# Task statement
Return the complete listing that follows, with each line reproduced exactly.
>>>
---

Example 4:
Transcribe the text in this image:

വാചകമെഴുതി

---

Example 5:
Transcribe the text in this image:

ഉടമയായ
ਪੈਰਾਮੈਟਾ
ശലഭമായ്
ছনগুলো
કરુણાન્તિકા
<<<
# Answer
---

Example 4:
Transcribe the text in this image:

വാചകമെഴുതി

---

Example 5:
Transcribe the text in this image:

ഉടമയായ
ਪੈਰਾਮੈਟਾ
ശലഭമായ്
ছনগুলো
કરુણાન્તિકા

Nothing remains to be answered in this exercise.